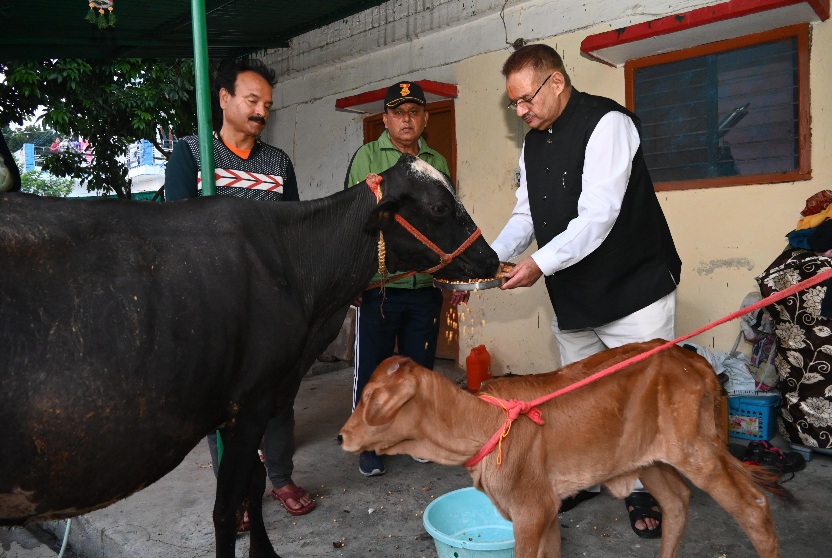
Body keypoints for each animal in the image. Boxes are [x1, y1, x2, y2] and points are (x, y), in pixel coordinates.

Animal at [0, 154, 498, 558]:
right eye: (439, 208)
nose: (491, 257)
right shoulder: (252, 399)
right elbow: (224, 507)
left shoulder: (257, 399)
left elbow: (254, 484)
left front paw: (265, 551)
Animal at [340, 342, 788, 558]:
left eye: (371, 399)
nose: (342, 436)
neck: (483, 423)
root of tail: (694, 362)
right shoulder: (545, 510)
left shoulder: (530, 511)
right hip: (651, 457)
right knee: (677, 501)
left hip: (696, 450)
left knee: (754, 508)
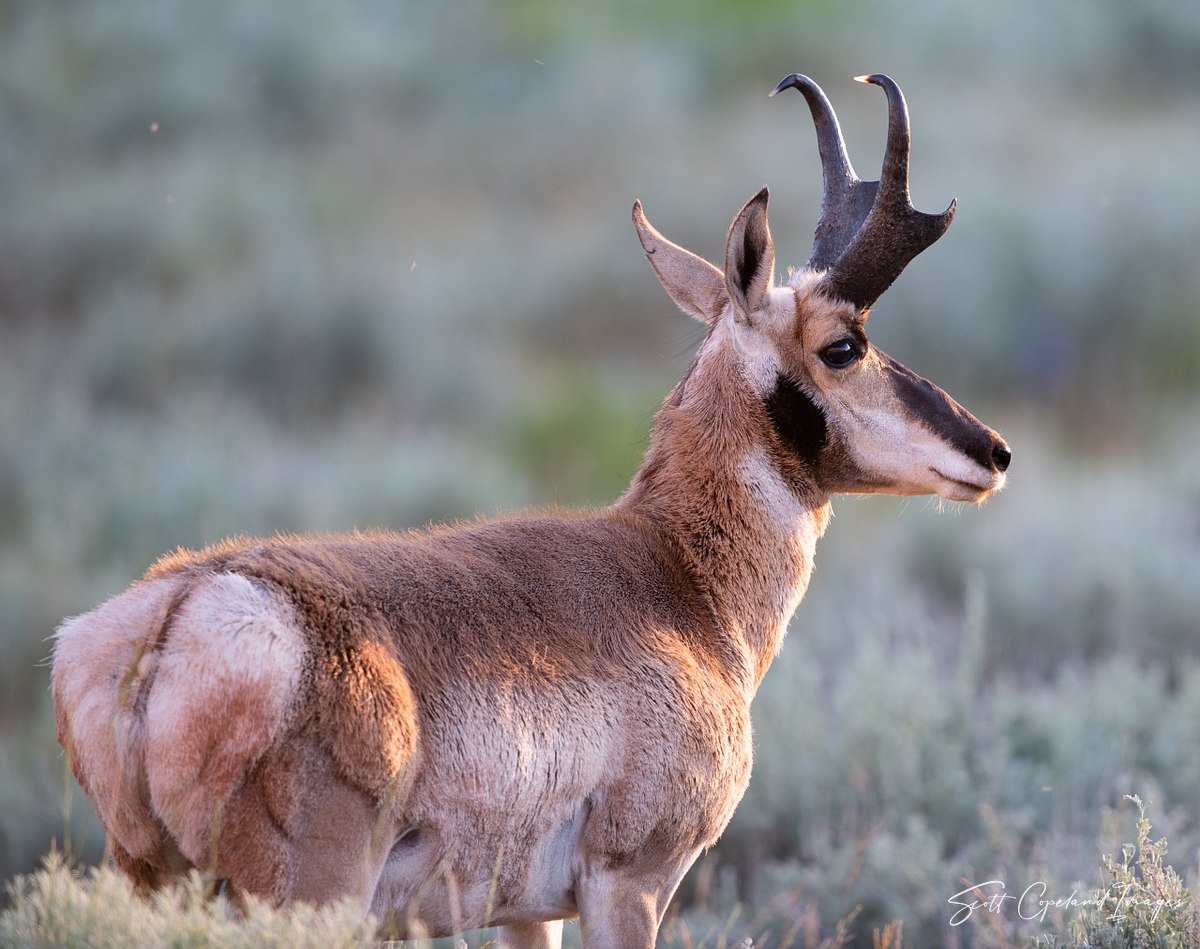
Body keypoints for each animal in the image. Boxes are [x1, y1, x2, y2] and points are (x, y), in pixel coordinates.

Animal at [52, 73, 1010, 948]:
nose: (992, 452)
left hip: (150, 882)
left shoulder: (524, 915)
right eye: (844, 346)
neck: (673, 578)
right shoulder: (631, 884)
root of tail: (179, 611)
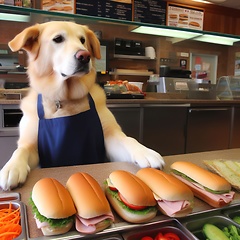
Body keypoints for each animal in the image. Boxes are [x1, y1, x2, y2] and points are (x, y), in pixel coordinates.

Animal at [0, 22, 164, 191]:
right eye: (58, 39)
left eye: (82, 40)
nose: (85, 56)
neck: (65, 99)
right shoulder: (31, 145)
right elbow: (21, 150)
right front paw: (12, 167)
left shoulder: (111, 137)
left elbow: (128, 139)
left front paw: (144, 151)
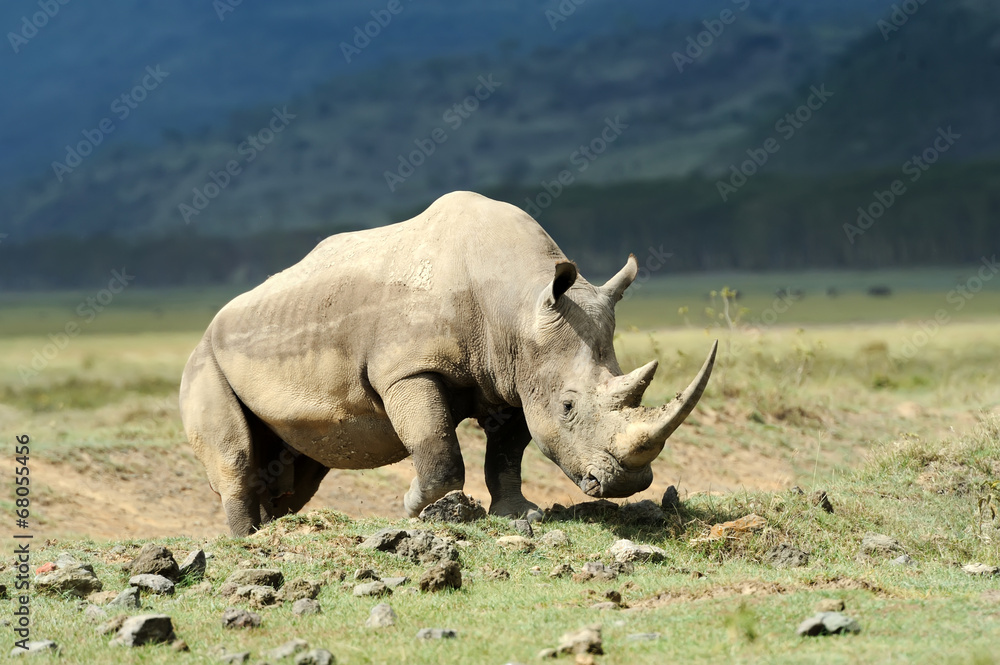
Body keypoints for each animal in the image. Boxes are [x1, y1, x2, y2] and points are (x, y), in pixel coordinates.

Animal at [180, 191, 716, 535]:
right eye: (567, 408)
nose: (627, 484)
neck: (519, 303)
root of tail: (212, 323)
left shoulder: (515, 378)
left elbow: (507, 453)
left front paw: (520, 515)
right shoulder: (409, 370)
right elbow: (437, 446)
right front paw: (420, 507)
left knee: (299, 467)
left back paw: (274, 527)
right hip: (204, 359)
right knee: (238, 454)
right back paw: (247, 541)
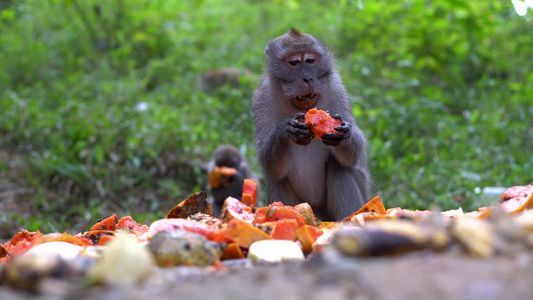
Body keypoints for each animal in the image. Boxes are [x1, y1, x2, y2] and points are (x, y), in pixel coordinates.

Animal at [252, 29, 370, 221]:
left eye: (310, 60)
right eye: (294, 62)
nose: (307, 78)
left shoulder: (337, 88)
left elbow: (353, 157)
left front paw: (345, 135)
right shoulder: (261, 97)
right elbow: (268, 164)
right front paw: (284, 131)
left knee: (338, 166)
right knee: (278, 179)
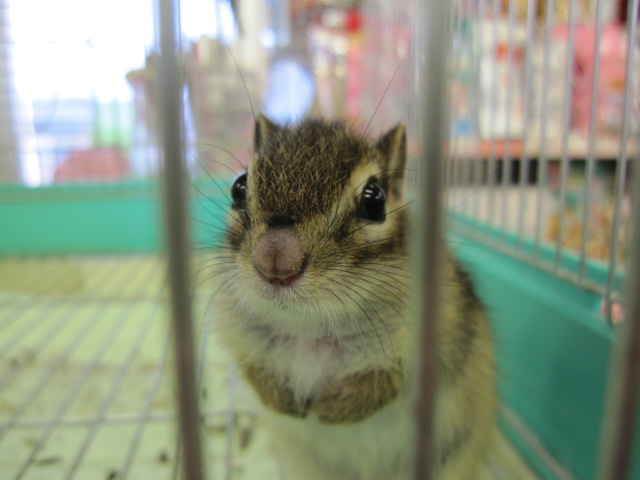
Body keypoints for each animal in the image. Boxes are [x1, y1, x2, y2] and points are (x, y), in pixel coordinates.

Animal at [216, 114, 497, 480]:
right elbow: (251, 367)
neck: (310, 328)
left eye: (375, 200)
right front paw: (283, 400)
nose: (274, 262)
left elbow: (394, 379)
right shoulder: (239, 334)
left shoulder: (440, 338)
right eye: (239, 186)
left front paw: (330, 409)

◇ ◇ ◇ ◇ ◇ ◇ ◇

What needs to be done: Every entry, word for word: repeat it, but skip the images.

Task result:
Body keypoints for each animal in the image. Boxes are [x1, y1, x2, y2] and points are (x, y), in pixel coordinates.

Animal at [0, 154, 498, 558]:
right eye: (439, 208)
nose: (491, 257)
right shoulder: (252, 399)
right elbow: (224, 507)
left shoulder: (257, 399)
left elbow: (254, 484)
left front paw: (265, 551)
Animal at [340, 342, 788, 558]:
left eye: (371, 399)
nose: (342, 436)
neck: (483, 423)
root of tail: (694, 362)
right shoulder: (545, 510)
left shoulder: (530, 511)
right hip: (651, 457)
right knee: (677, 501)
left hip: (696, 450)
left knee: (754, 508)
Body keypoints for each animal in the image. Boxes are [x1, y1, x2, y2] and points are (x, y), in pixel coordinates.

Animal at [52, 73, 1010, 948]:
nose: (992, 452)
left hip: (150, 882)
left shoulder: (524, 915)
right eye: (844, 346)
neck: (673, 578)
right shoulder: (631, 884)
root of tail: (179, 611)
Body keypoints for each animal in the image. Boxes are [x1, y1, x2, y2] and points are (x, y), in pixel coordinates.

Animal at [0, 22, 164, 191]:
right eye: (58, 39)
left eye: (82, 40)
nose: (85, 56)
neck: (65, 99)
right shoulder: (31, 145)
right elbow: (21, 150)
right front paw: (12, 167)
left shoulder: (111, 137)
left elbow: (128, 139)
left front paw: (144, 151)
Body keypoints for each animal in the image. Boxes are [x1, y1, x2, y2] and points are (x, y), in pixel coordinates.

Animal at [180, 191, 716, 535]:
right eye: (567, 408)
nose: (627, 484)
neck: (519, 303)
root of tail: (212, 323)
left shoulder: (515, 378)
left elbow: (507, 453)
left front paw: (520, 515)
right shoulder: (409, 370)
right elbow: (437, 446)
right front paw: (420, 507)
left knee: (299, 467)
left back paw: (274, 527)
right hip: (204, 359)
right knee: (238, 454)
right back paw: (247, 541)
Body keypoints for each animal in the image. Boxes are [x1, y1, x2, y2] and points are (x, y), in pixel coordinates.

Animal at [252, 29, 370, 221]:
left eye: (310, 60)
right eye: (294, 62)
nose: (307, 78)
left shoulder: (337, 88)
left elbow: (353, 157)
left front paw: (345, 135)
right shoulder: (261, 97)
right elbow: (268, 164)
right front paw: (284, 131)
left knee: (338, 166)
right knee: (278, 179)
Body keypoints for each animal in the image. Boxes are [x1, y1, x2, y2] and points are (x, y), in pixel coordinates.

Animal at [216, 114, 497, 480]:
right elbow: (251, 367)
neck: (310, 328)
left eye: (375, 200)
right front paw: (283, 400)
nose: (274, 262)
left elbow: (394, 379)
right shoulder: (239, 334)
left shoulder: (440, 338)
right eye: (239, 186)
left front paw: (330, 409)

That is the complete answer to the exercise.